JUBILATION. Amid the watchful eye of the police nearby, demonstrators celebrate Pinochet’s death. [photo by Johanna Son]

“Well, many say it’s now time to forget and move on, but tell me, how we can we forget what this man has done?” said a former professor in his nineties, whose career had been wrecked by the witch hunts of the Pinochet regime and who, like more than a million Chileans, went into exile in the years after the 1973 coup.

Yet in the Philippines, time seems to have erased a lot of memories, even if a reminder in the form of an embalmed Ferdinand Marcos still lies inside a refrigerated crypt in his home province of Ilocos Norte. Imelda Marcos has even said she feels vindicated after her acquittal last year in yet one more case in a local anti-graft court. “I have survived 20 years of persecution,” she said in October. “The truth has prevailed.”

Chileans might well pick up some tough pointers on the accountability of dictators and their minions from the Philippine experience, too. While the Hawaii court in 1995 upheld the claim of Filipino victims of human-rights violations under the Marcos regime and awarded them $2 billion in total, not one centavo has been given out. The victims say the Marcoses’ Swiss bank deposits should be used to give them compensation under this verdict, but Philippine law specifies that recovered ill-gotten wealth have to be used for land reform.

About $658 million of the Marcoses’ supposed ill-gotten funds were found in Swiss bank accounts years ago and awarded to the Philippine government. Legal tussles continue over $25 million of those deposits that have since been parked in the Singapore branch of a German bank. The Philippine government argues that the victims should get the money from Marcos’s estate, not recovered ill-gotten wealth. Imelda Marcos, meanwhile, has repeatedly said the Philippine government has stolen her family’s money.

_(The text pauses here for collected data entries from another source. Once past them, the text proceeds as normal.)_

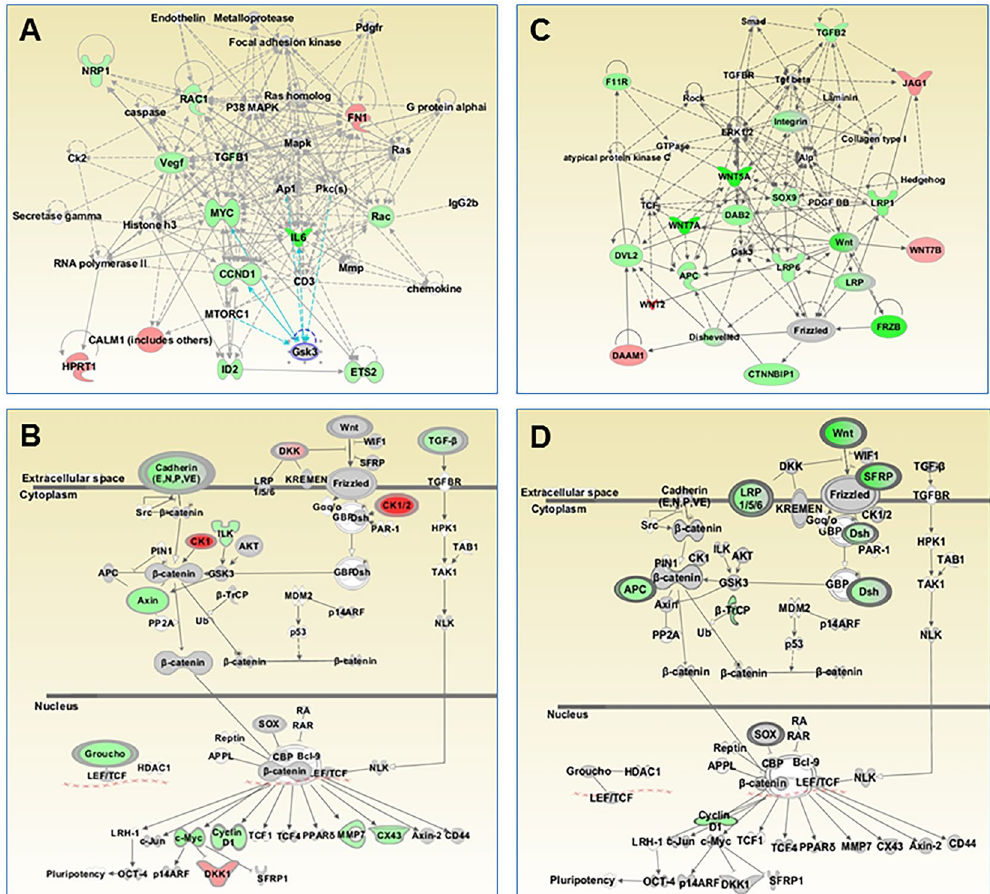
Figure 6. Modulation of Wnt/FZD4 signaling pathways through the interaction of miR-204 with FZD4- miR-SNP (rs713065) variant in NSCLC cells. (A) The top-scored network in Cell Cycle, Gene Expression, and Cellular Function and ( B ) canonical Wnt/ β -Catenin signaling pathway associated with FZD4-miR-SNP (rs713065) and Wnt5A activities in H1299 cells were representatively displayed. H1299 cells were transfected with either FZD4-SNP-3 ′ UTR or FZD4-WT-3 ′ UTR. After incubation for 48 h, the total RNAs were isolated and absolute gene expression profiles were determined by nCounter, with differentially expressed pathways identified through Ingenuity ® Pathway Analysis. (C) Modulation of top-scored cellular network and ( D ) Wnt/ β -Catenin canonical pathways through the miR-204 targeted FZD4 expression in 3 ′ UTR containing FZD4-miR-SNP. Key molecules identified through NanoString and IPA analysis (red if is up-regulated in H1299 cells co-transfected with FZD4-SNP/Wnt-5a compared to FZD4-WT/Wnt-5a in the presence or absence of the ectopic expression of miR-204, green if is down-regulated). The intensity of the color indicates expression level or degree of regulation. The top-scored networks and signaling pathways and their associated molecules and cellular functions were summarized in details in Supplementary Tables 1–5)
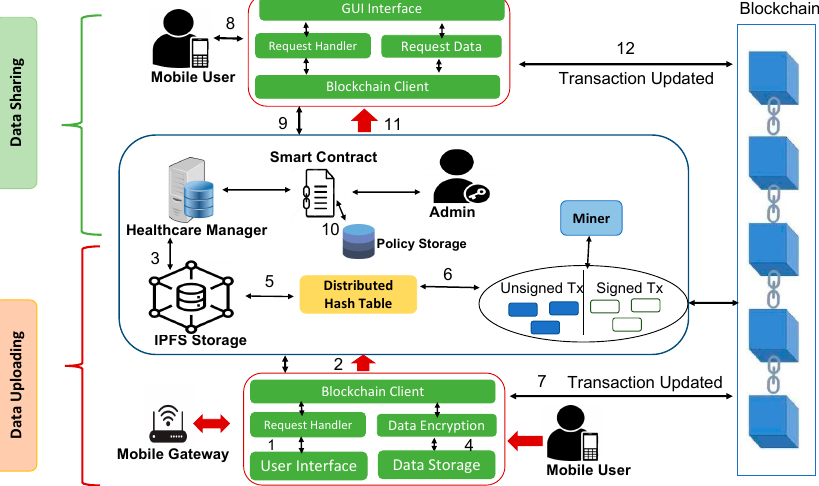
Figure 6. The Proposed Method Data Uploading and Sharing.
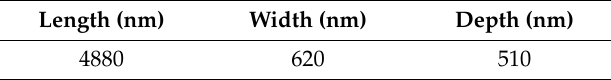
Figure 8. SEM image of a specimen fabricated for tensile testing. Table 2. Dimensions of the Al specimen.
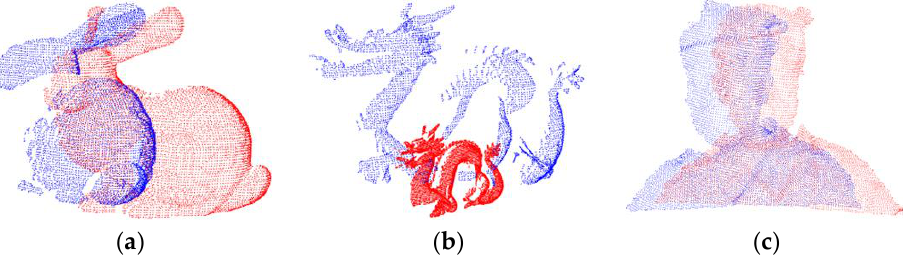
Figure 5. Three groups of PCD consisting of bunny rabbit, dragon and scanned face. ( a ) Bunny rabbit bun045 and bun090. ( b ) Dragon000 and dragon048 with scale factor 2. ( c ) Scanned face face000 and face045. Table 3. The RMSE of ICP, coarse-to-ICP, TrICP and coarse-to-TrICP registration results.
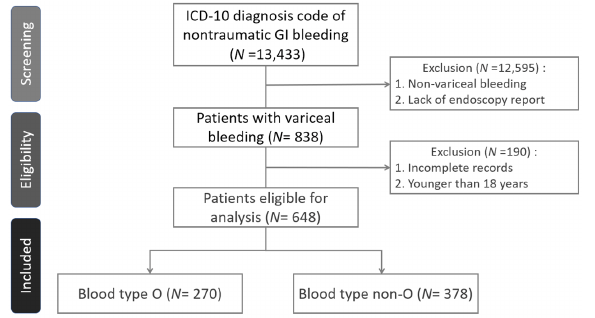
Figure 1. Flow diagram of case selection. Table 1. Number of emergency room visits.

Many Chileans are waiting to see what the Pinochet clan — and their government — will do next. But there will probably be no apology of any kind coming from the Pinochets. Last November 25, on his 91st birthday, Augusto Pinochet’s wife Lucia read a statement he wrote. He said he took “political responsibility” for acts that occurred under his rule, but insisted that these were done in Chile’s best interests. The 1973 coup was necessary, he added. In a letter he had prepared for release after his death and published here last Christmas Eve, Pinochet said of his 1973 golpe de estado: “Quite honestly I tell you, I’m proud of the great effort that was made to prevent Marxism-Leninism from reaching total power.”

Johanna Son, a Filipino journalist based in Bangkok, is the Asia Regional Director of Inter Press Service. She used to work for the defunct Manila Chronicle.